Things are looking sketchy for Russia on both ends of the front. Lyman:
In front of the mayor’s office in Lyman lay a heap of Russian propaganda posters, apparently freshly torn down and partially burned in a fire that went out in a thin fall drizzle on Sunday.
Decorated in the white, blue and red colors of the Russian flag, they were soggy from the rain. One explained the significance of Russian state symbols, the Russian flag and national anthem. “The national anthem of Russia is loved in our country,” a partially burned poster read.
A day after Ukrainian forces retook control of Lyman, a strategic railway hub in eastern Ukraine’s Donetsk region, a picture began to emerge of the destruction left behind by fleeing Russian soldiers who had occupied the city for months. In a hasty withdrawal, they abandoned official documents, military vehicles and the bodies of their comrades.
And as Cheryl notes there’s movement near Kherson:
Worth noting that Russia does not control significant portions of the territory it purportedly owns and would defend to the death with nuclear weapons.

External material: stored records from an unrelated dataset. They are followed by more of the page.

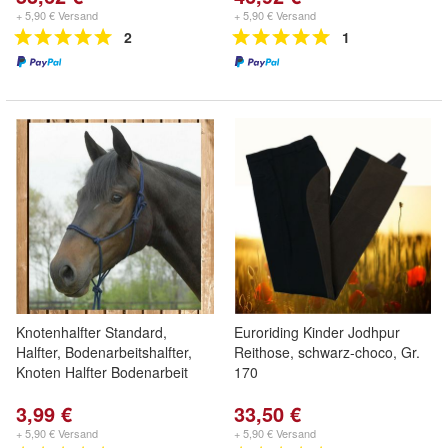
+ 5,90 € Versand
+ 5,90 € Versand
2
1
Knotenhalfter Standard,
Euroriding Kinder Jodhpur
Halfter, Bodenarbeitshalfter,
Reithose, schwarz-choco, Gr.
Knoten Halfter Bodenarbeit
170
3,99 €
33,50 €
+ 5,90 € Versand
+ 5,90 € Versand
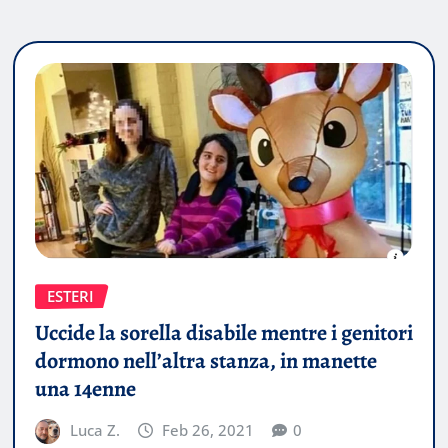
ESTERI
Uccide la sorella disabile mentre i genitori
dormono nell’altra stanza, in manette
una 14enne
Luca Z.
Feb 26, 2021
0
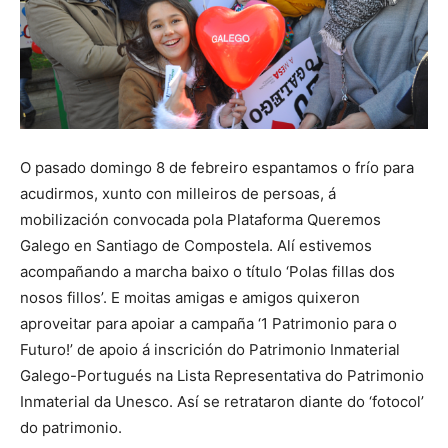
O pasado domingo 8 de febreiro espantamos o frío para
acudirmos, xunto con milleiros de persoas, á
mobilización convocada pola Plataforma Queremos
Galego en Santiago de Compostela. Alí estivemos
acompañando a marcha baixo o título ‘Polas fillas dos
nosos fillos’. E moitas amigas e amigos quixeron
aproveitar para apoiar a campaña ‘1 Patrimonio para o
Futuro!’ de apoio á inscrición do Patrimonio Inmaterial
Galego-Portugués na Lista Representativa do Patrimonio
Inmaterial da Unesco. Así se retrataron diante do ‘fotocol’
do patrimonio.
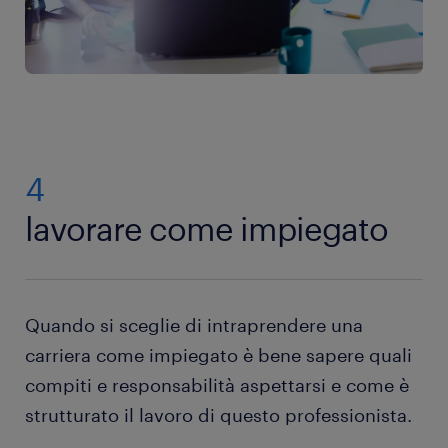
4
lavorare come impiegato
Quando si sceglie di intraprendere una
carriera come impiegato è bene sapere quali
compiti e responsabilità aspettarsi e come è
strutturato il lavoro di questo professionista.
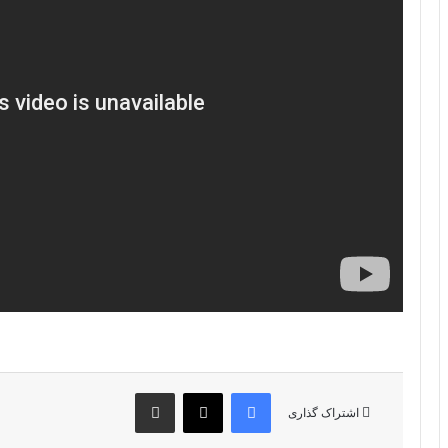
فیس بوک
X
اشتراک گذاری از طریق ایمیل
اشتراک گذاری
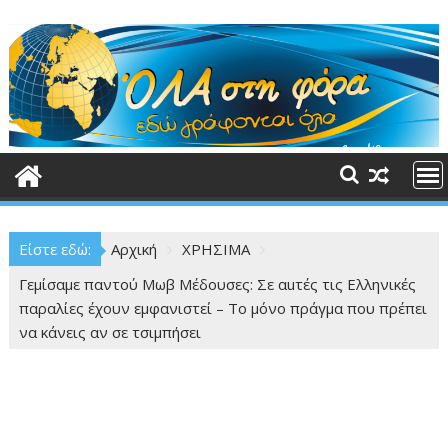
Περάστε
στο
περιεχόμενο
Είστε εδώ:
Αρχική
ΧΡΗΣΙΜΑ
Γεμίσαμε παντού Μωβ Μέδουσες: Σε αuτές τις Ελληνικές
παραλίες έχουν εμφανιστεί – Το μόνο πράγμα που πρέπει
να κάνεις αν σε τσιμπήσει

In related news I take a look at some of the most significant obstacles to a negotiated end of the conflict:
It’s hard to look at all of these issues and come to any conclusion other than that negotiations are going to be incredibly difficult. It will be hard for Russia and Ukraine to find any third party willing to facilitate the long-term talks that will be required to end this war. Moreover, given the costs paid thus far by both sides, it will be exceedingly difficult for Zelensky and Putin to overcome domestic opposition to concessions, especially the former. It’s fine and well to say that Ukraine and Russia should start talking, but we need to have open eyes about the obstacles to a peace agreement.